The fundamental tension of machine learning is between fitting our training data well, but also fitting it as simply as possible.

But to test if your model overfits, it needs to be run on previously unseen data. But how do you get this data?
  - One solution is to divide the existing data set into two:
      - A training set
      - A test set
  - Given a large enough test set, a good performance on the test set is a useful indicator of good performance on new data.


### Epochs

- The number of epochs indicates the number of passes through the entire training dataset the machine learning algorithm will complete. 

### Implementation

In this example, the model is trained on 60000 samples and validated on 10000 samples

In [0]:
epochs = 10
history = model.fit(train_images, 
                      train_labels, 
                      epochs=epochs, 
                      batch_size=128, 
                      validation_data=(test_images, test_labels))

**Example Output:**

Epoch 1/10
60000/60000 [==============================] - 3s 47us/sample - loss: 0.2553 - accuracy: 0.9267 - val_loss: 0.1188 - val_accuracy: 0.9659

.

.

.

Epoch 10/10
60000/60000 [==============================] - 2s 33us/sample - loss: 0.0100 - accuracy: 0.9973 - val_loss: 0.0690 - val_accuracy: 0.9803

## Finetuning a Model

Fine-tuning allows us to further tune a pre-trained model to our specific problem or data set. 

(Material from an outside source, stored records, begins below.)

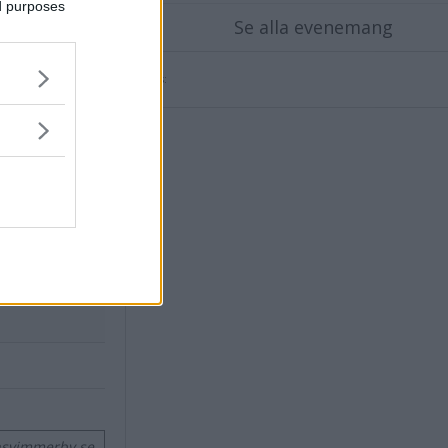
ed purposes
Se alla evenemang
X
Annons:
nsvimmerby.se.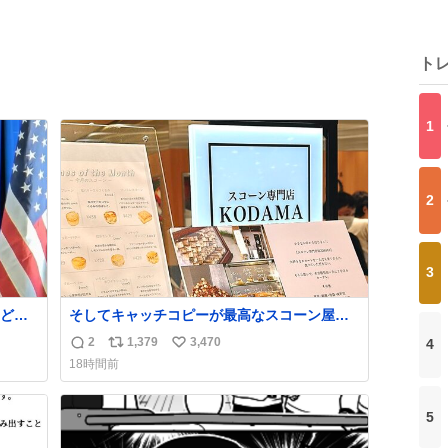
ト
1
2
3
ど京
そしてキャッチコピーが最高なスコーン屋さ
に煽り
んを見つけてしまったので思わず買い込んで
2
1,379
3,470
4
返
リ
い
しまった。スコーンなんてパッサパサなほど
18時間前
ええですからね。
信
ポ
い
数
ス
ね
ト
数
5
数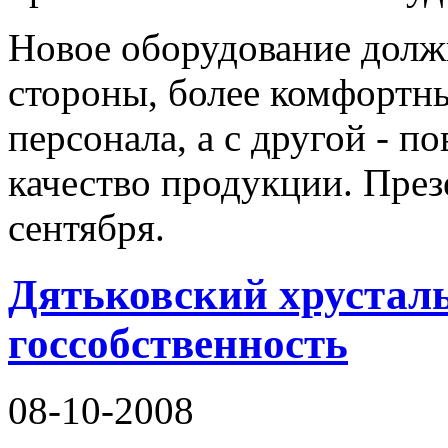
Новое оборудование должн
стороны, более комфортны
персонала, а с другой - п
качество продукции. През
сентября.
Дятьковский хрусталь
госсобственность
08-10-2008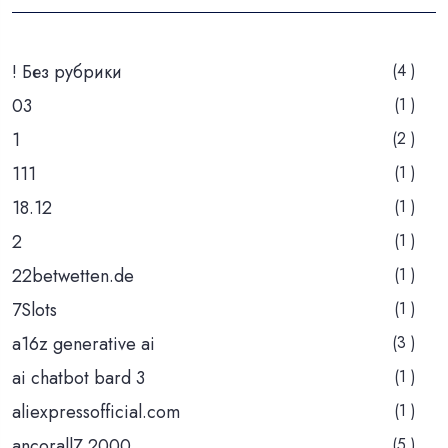
! Без рубрики
(4 )
03
(1 )
1
(2 )
111
(1 )
18.12
(1 )
2
(1 )
22betwetten.de
(1 )
7Slots
(1 )
a16z generative ai
(3 )
ai chatbot bard 3
(1 )
aliexpressofficial.com
(1 )
ancorallZ 2000
(5 )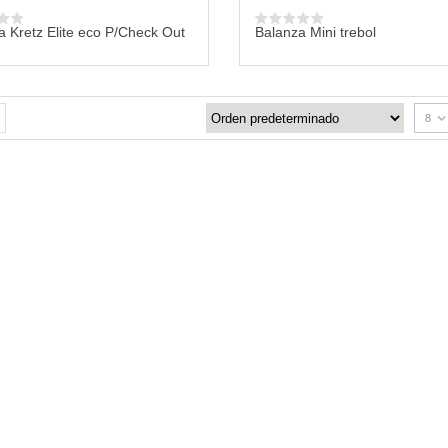
a Kretz Elite eco P/Check Out
Balanza Mini trebol
8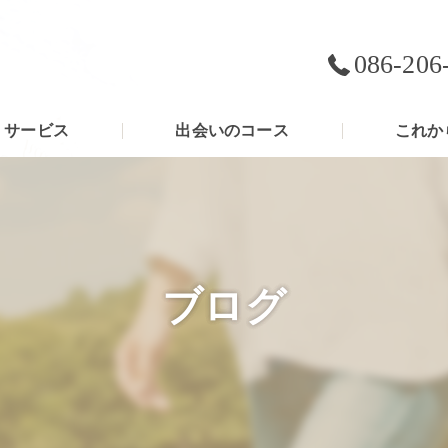
086-206
サービス
出会いのコース
これか
ブログ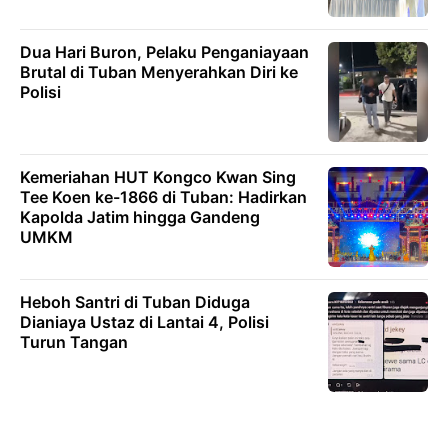
Dua Hari Buron, Pelaku Penganiayaan
Brutal di Tuban Menyerahkan Diri ke
Polisi
Kemeriahan HUT Kongco Kwan Sing
Tee Koen ke-1866 di Tuban: Hadirkan
Kapolda Jatim hingga Gandeng
UMKM
Heboh Santri di Tuban Diduga
Dianiaya Ustaz di Lantai 4, Polisi
Turun Tangan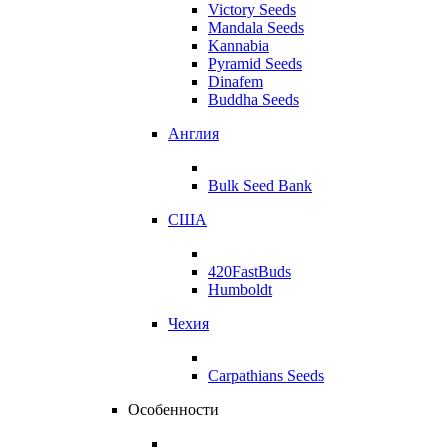
Victory Seeds
Mandala Seeds
Kannabia
Pyramid Seeds
Dinafem
Buddha Seeds
Англия
Bulk Seed Bank
США
420FastBuds
Humboldt
Чехия
Carpathians Seeds
Особенности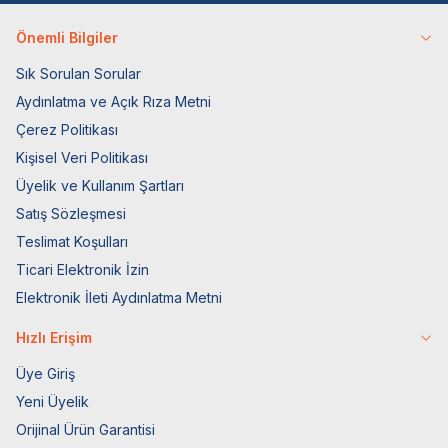
Önemli Bilgiler
Sık Sorulan Sorular
Aydınlatma ve Açık Rıza Metni
Çerez Politikası
Kişisel Veri Politikası
Üyelik ve Kullanım Şartları
Satış Sözleşmesi
Teslimat Koşulları
Ticari Elektronik İzin
Elektronik İleti Aydınlatma Metni
Hızlı Erişim
Üye Giriş
Yeni Üyelik
Orijinal Ürün Garantisi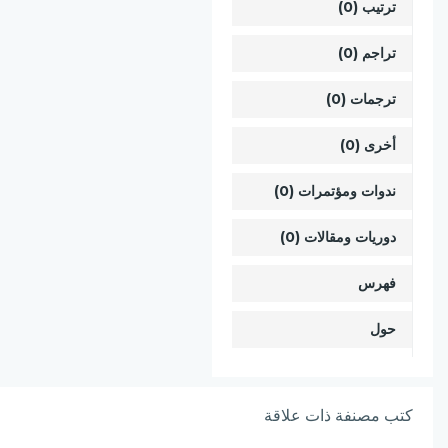
ترتيب (0)
تراجم (0)
ترجمات (0)
أخرى (0)
ندوات ومؤتمرات (0)
دوريات ومقالات (0)
فهرس
حول
كتب مصنفة ذات علاقة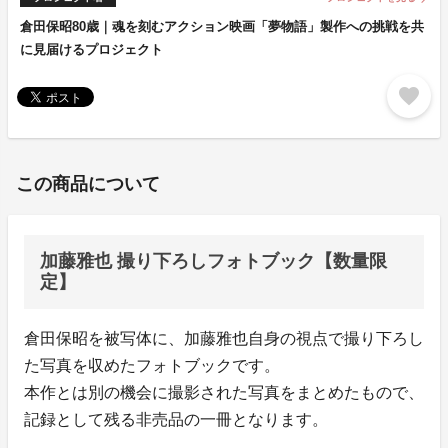
倉田保昭80歳｜魂を刻むアクション映画「夢物語」製作への挑戦を共
に見届けるプロジェクト
favorite
この商品について
加藤雅也 撮り下ろしフォトブック【数量限
定】
倉田保昭を被写体に、加藤雅也自身の視点で撮り下ろし
た写真を収めたフォトブックです。
本作とは別の機会に撮影された写真をまとめたもので、
記録として残る非売品の一冊となります。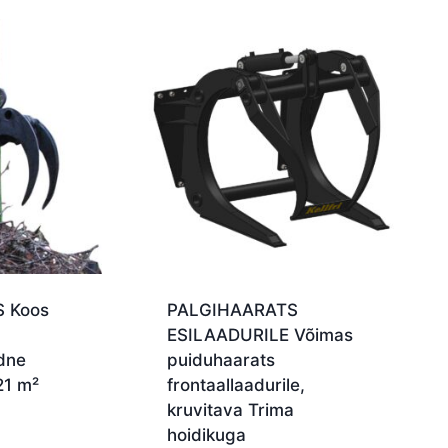
 Koos
PALGIHAARATS
ESILAADURILE Võimas
dne
puiduhaarats
21 m²
frontaallaadurile,
kruvitava Trima
hoidikuga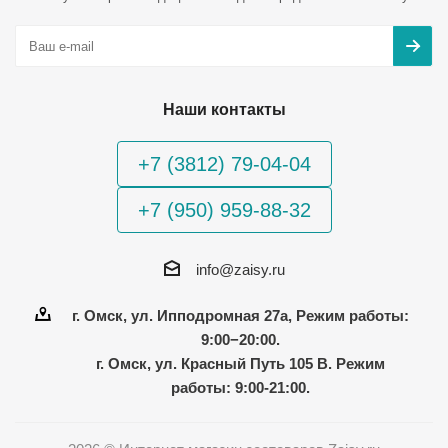
Наши контакты
+7 (3812) 79-04-04
+7 (950) 959-88-32
info@zaisy.ru
г. Омск, ул. Ипподромная 27а, Режим работы:
9:00−20:00.
г. Омск, ул. Красный Путь 105 В. Режим
работы: 9:00-21:00.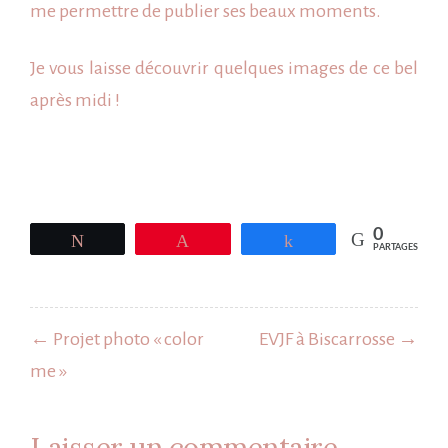
me permettre de publier ses beaux moments.
Je vous laisse découvrir quelques images de ce bel
après midi !
0
Tweetez
Épingle
Partagez
PARTAGES
Navigation
de
← Projet photo « color
EVJF à Biscarrosse →
l’article
me »
Laisser un commentaire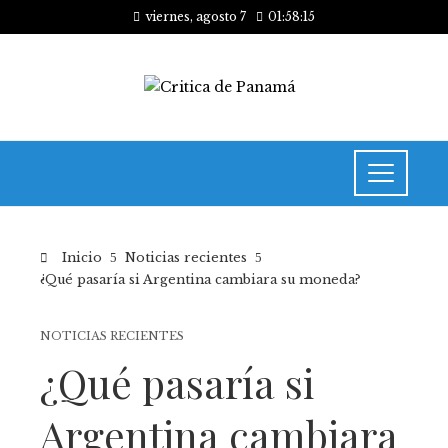
viernes, agosto 7
01:58:15
Inicio
Noticias recientes
¿Qué pasaría si Argentina cambiara su moneda?
NOTICIAS RECIENTES
¿Qué pasaría si
Argentina cambiara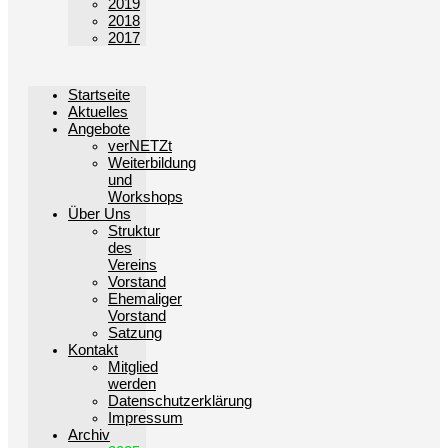
2019
2018
2017
Startseite
Aktuelles
Angebote
verNETZt
Weiterbildung
und
Workshops
Über Uns
Struktur
des
Vereins
Vorstand
Ehemaliger
Vorstand
Satzung
Kontakt
Mitglied
werden
Datenschutzerklärung
Impressum
Archiv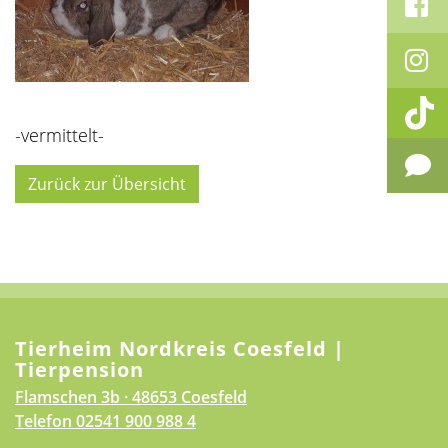
-vermittelt-
Zurück zur Übersicht
Tierheim Nordkreis Coesfeld |
Tierpension
Flamschen 3b · 48653 Coesfeld
Telefon
02541 900 988 4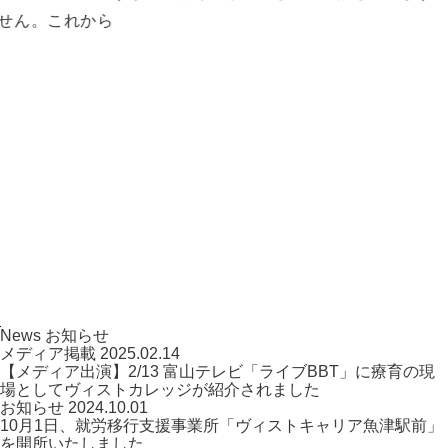
これから
News
お知らせ
メディア掲載
2025.02.14
【メディア出演】2/13 富山テレビ「ライブBBT」に療育の現
場としてヴィストカレッジが紹介されました
お知らせ
2024.10.01
10月1日、就労移行支援事業所「ヴィストキャリア魚津駅前」
を開所いたしました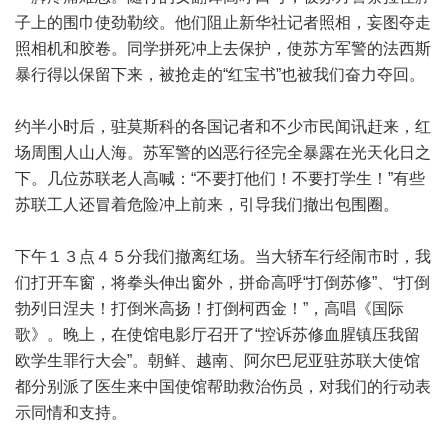
子上的围巾使劲勒绞。他们阻止新华社记者照相，妄图夺走
照相机和胶卷。同学拼死冲上去保护，使苏方军警的法西斯
暴行得以保留下来，被抢走的“红宝书”也被我们奋力夺回。
约半小时后，驻莫斯科的各国记者和不少市民闻讯赶来，红
场周围人山人海。苏军警的凶恶行径完全暴露在光天化日之
下。几位苏联老人高喊：“不要打他们！不要打学生！”有些
苏联工人还冒着危险冲上前来，引导我们撤出包围圈。
下午１３点４５分我们撤离红场。当大轿车行经闹市时，我
们打开车窗，将拳头伸出窗外，拼命高呼“打倒苏修”、“打倒
勃列日涅夫！打倒米高扬！打倒柯西金！”，高唱《国际
歌》。晚上，在使馆电影厅召开了“控诉苏修血腥镇压我留
欧学生罪行大会”。朝鲜、越南、阿尔巴尼亚驻苏联大使馆
都分别派了医生来中国使馆帮助救治伤员，对我们的行动表
示同情和支持。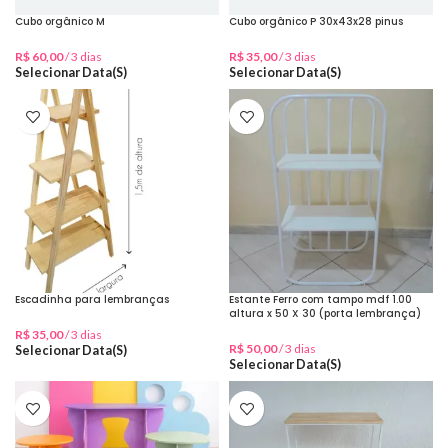
Cubo orgânico M
Cubo orgânico P 30x43x28 pinus
R$
60,00
/ 3 dias
R$
35,00
/ 3 dias
Selecionar Data(s)
Selecionar Data(s)
Escadinha para lembranças
Estante Ferro com tampo mdf 1.00
altura x 50 X 30 (porta lembrança)
R$
35,00
/ 3 dias
R$
50,00
/ 3 dias
Selecionar Data(s)
Selecionar Data(s)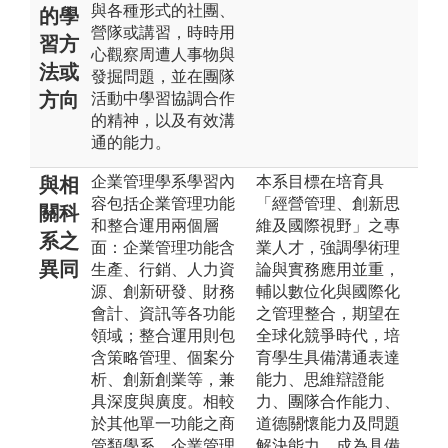
與各種形式的社團、
的學
營隊或講習，時時用
習方
心觀察周遭人事物與
法或
發掘問題，並在團隊
方向
活動中學習協調合作
的精神，以及有效溝
通的能力。
企業管理學系學習內
本系目標在培育具
與相
容包括企業管理功能
「經營管理、創新思
關科
和整合運用兩個層
維及國際視野」之專
系之
面：企業管理功能含
業人才，強調學術理
異同
生產、行銷、人力資
論與實務應用並重，
源、創新研發、財務
輔以數位化與國際化
會計、資訊等各功能
之管理整合，期望在
領域；整合運用則包
全球化競爭時代，培
含策略管理、個案分
育學生具備溝通表達
析、創新創業等，兼
能力、思維辯證能
具深度與廣度。相較
力、團隊合作能力、
於其他單一功能之商
道德關懷能力及問題
管類學系，企業管理
解決能力，成為具備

Existing models available for fine-tuning include VGG16, ResNet50, and Xception.



### Finetuning By Adding Additional Layers

As seen in the example below, layers can be added to an existing ResNet model.

This allows us to potentially improve performance by adding layers that are more helpful/specific to our problem. 

An output layer of size 1 using the sigmoid function was added below because the model was being used for binary classification.

In [0]:
from keras.applications import ResNet50
from keras import layers
from keras import models
from keras import optimizers

conv_base = ResNet50(
    weights='imagenet', 
    include_top=False, 
    input_shape=(150, 150, 3))

model = models.Sequential()
model.add(conv_base)
model.add(layers.Flatten())
model.add(layers.Dense(256, activation='relu'))
model.add(layers.Dense(1, activation='sigmoid'))

### Finetuning By Tuning the Pre-Made Model

We can fine-tune the layers of the pre-made meodel by freezing/unfreezing  certain layers in the model. 

By unfreezing a layer in the pre-made model, our model can train those layers by modifying its weights.

In [0]:
conv_base.trainable = True

set_trainable = False
for layer in conv_base.layers:
  if layer.name == 'block5_conv1':
    set_trainable = True
  if set_trainable:
    layer.trainable = True
  else:
    layer.trainable = False